This book examines processes of economic adjustment and the characteristics of human resources and human resource training in Latin America. It focuses on the experiences of Brazil, Chile, Colombia, and Uruguay during the 1980s. One chapter is devoted to each of these countries; an introductory chapter summarizes the results of the research and highlights the similarities and differences between the countries studied.
In a world of rapid technological change and increasing economic globalization, structural adjustment will no longer be limited to the transition from a relatively closed to a substantially more open economy. More than ever before, structural adjustment will become an integral part of economic growth and development. Thus it is important to arrive at a better understanding of the human resource requirements that will minimize the social costs of this adjustment process and maximize its economic benefits. This book is a step in that direction. The strength of Human Resources and the Adjustment Process lies in its rich descriptive detail of existing human resource programs in the four countries studied and the theoretical reflections it offers about the characteristics of those human resource programs that are best equipped to respond to the ongoing need for adjustment. The main weakness of the book is a lack of detailed empirical analysis that would demonstrate in the context of specific countries the particular nexus that exists between the nature of the structural adjustment process, the skills required, and the institutional training structure most conducive to teaching these skills.
The absence of country-specific details on the links between adjustment and human resource development is to a large extent due to the fact that three of the four countries did not experience major structural change during the 1980s. Therefore, one has to wonder about the original choice of countries. Chile is the one country whose economy actually underwent substantial structural change, primarily in the 1970s. Unfortunately, some of the analytical statements on the links between adjustment and human resource requirements in the Chilean experience are not persuasive. They are not supported by empirical evidence, or at least they cannot be inferred from the evidence provided in the chapter (e.g., the argument that the growth of the tradable goods sector was constrained by a mismatch of skills). In the absence of significant structural adjustment in the 1980s, the discussion in the chapters on Colombia and Uruguay is motivated by the likelihood of major structural change in the 1990s, resulting from Colombia’s liberalization measures in this decade and Uruguay’s membership in the Mercado Común del Sur (MERCOSUR).

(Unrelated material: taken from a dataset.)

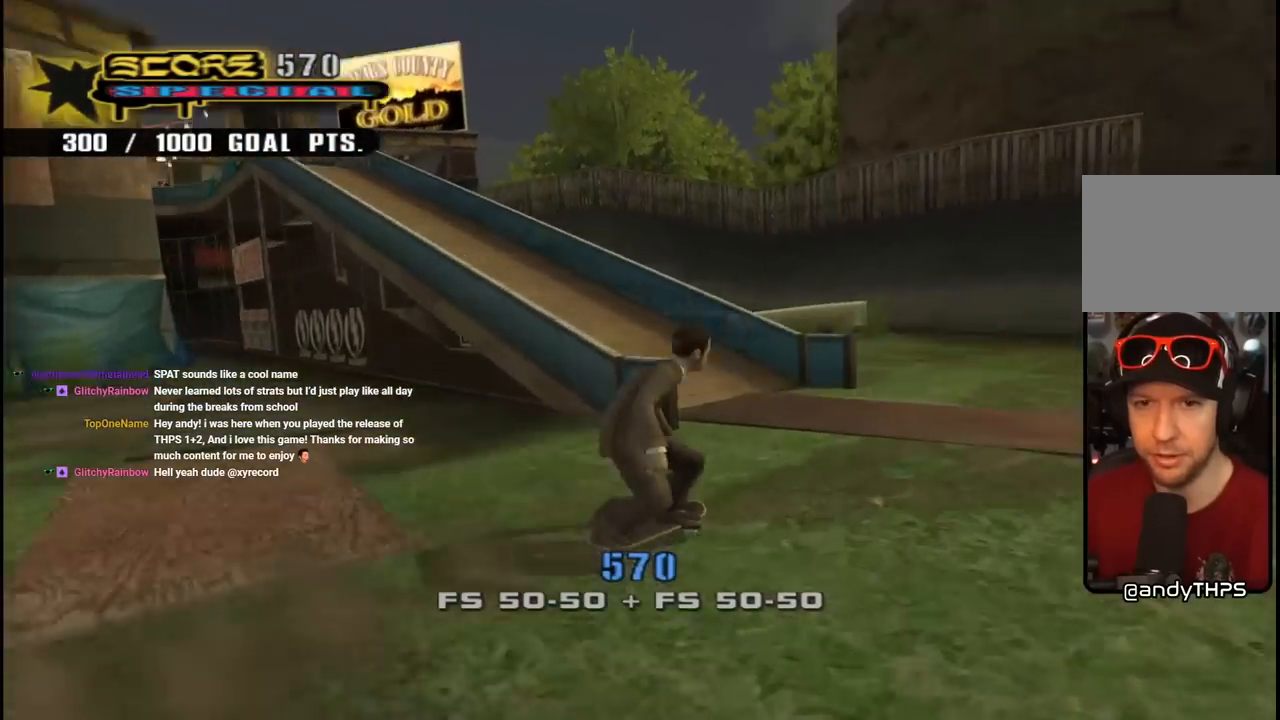
{"buttons": ["CROSS", "DPAD_LEFT"], "left_stick": "center", "right_stick": "center", "events": [[17, "DPAD_LEFT", "down"], [50, "DPAD_DOWN", "down"], [167, "DPAD_DOWN", "up"], [283, "DPAD_DOWN", "down"], [500, "DPAD_DOWN", "up"]]}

The authors of each country study concur that a fundamental precondition for the success of adjustment in social and economic terms is an educational system that would provide everyone with a good general education. Universal basic education will make it easier for people to find new jobs and adapt to new skill requirements. While Chile, Colombia, and especially Uruguay have relatively few problems in this respect, the analysis in Human Resources provides ample evidence that the general level of education in Brazil is extremely low given the country’s GDP per capita.

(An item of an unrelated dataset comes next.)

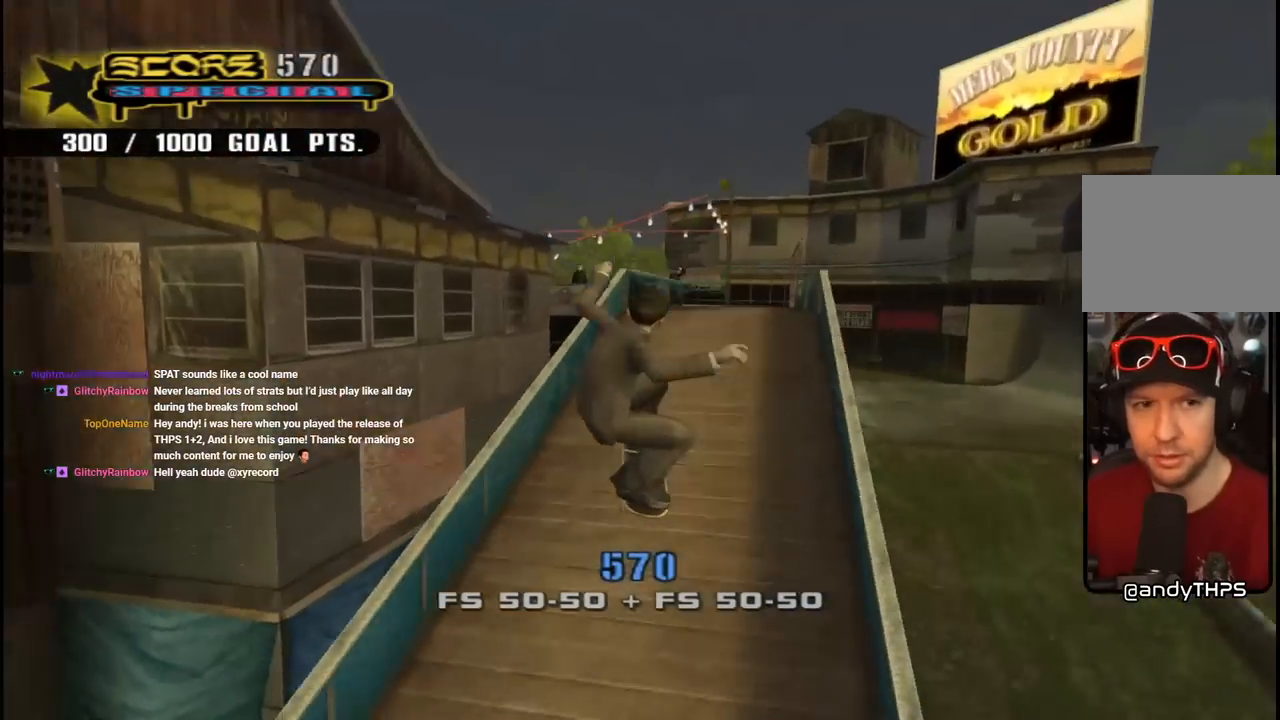
{"buttons": [], "left_stick": "center", "right_stick": "center", "events": [[417, "DPAD_RIGHT", "down"], [417, "right_stick", "center"], [500, "DPAD_RIGHT", "up"]]}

Each chapter provides interesting insights both about the kind of human resource developments that are required to meet the challenge of ongoing structural adjustment and about the adequacy or inadequacy of the existing educational and training structure in each country. There are several issues common to the four countries studied. One concerns the importance of general versus specialized training; the authors agree that there has to be the right complementarity between the two, and that, in analogue to a good basic education, a good general technical training is crucial in an era when skill requirements will change more rapidly over a worker’s life span. The Universidad del Trabajo del Uruguay is a particularly interesting example of how this problem between general and specific training may be resolved: it qualifies students in general for a particular trade, but not for work in a specific company. A related question concerns which aspects of training are best addressed by the public sector and which by the private sector. All authors stress the need for a high degree of cooperation between both sectors although they have little doubt that specific training is often most fruitfully provided by the companies themselves. Nevertheless, in specific cases the private sector may on occasion also be well equipped to undertake general training, particularly when companies in a given industry jointly offer training at an industry-specific institute.
With privatization of industries on the rise in Latin America, a number of training services have also been privatized. But these privatized training facilities are generally aimed at improving the skills of those who are already employed; the unemployed, who are probably most in need of training or retraining, are left out. In all four countries the unemployment rates of young people and of women are particularly high. This situation calls for special attention to the human resource needs of these groups, attention that has to be initiated by the public sector and that must comprise a variety of measures, including widely available, quality daycare, as the authors of the Uruguay study suggest. Another important issue highlighted in the chapter on Uruguay is the need for appropriate funding levels and fiscal mechanisms to cover the necessary expenditures. Resources earmarked for training should not be diverted for other purposes (as happened, for example, in the case of the Servicio Nacional de Aprendizaje, SENA, in Colombia). And present funding mechanisms (which often rely on a payroll tax) have to be modified so that funding is not affected by cyclical economic trends and does not decline when the economy declines (and such programs are needed most).
The book is easily accessible to a general audience. It should be of interest to anybody concerned with the nature of Latin American human resource development in an era of structural adjustment.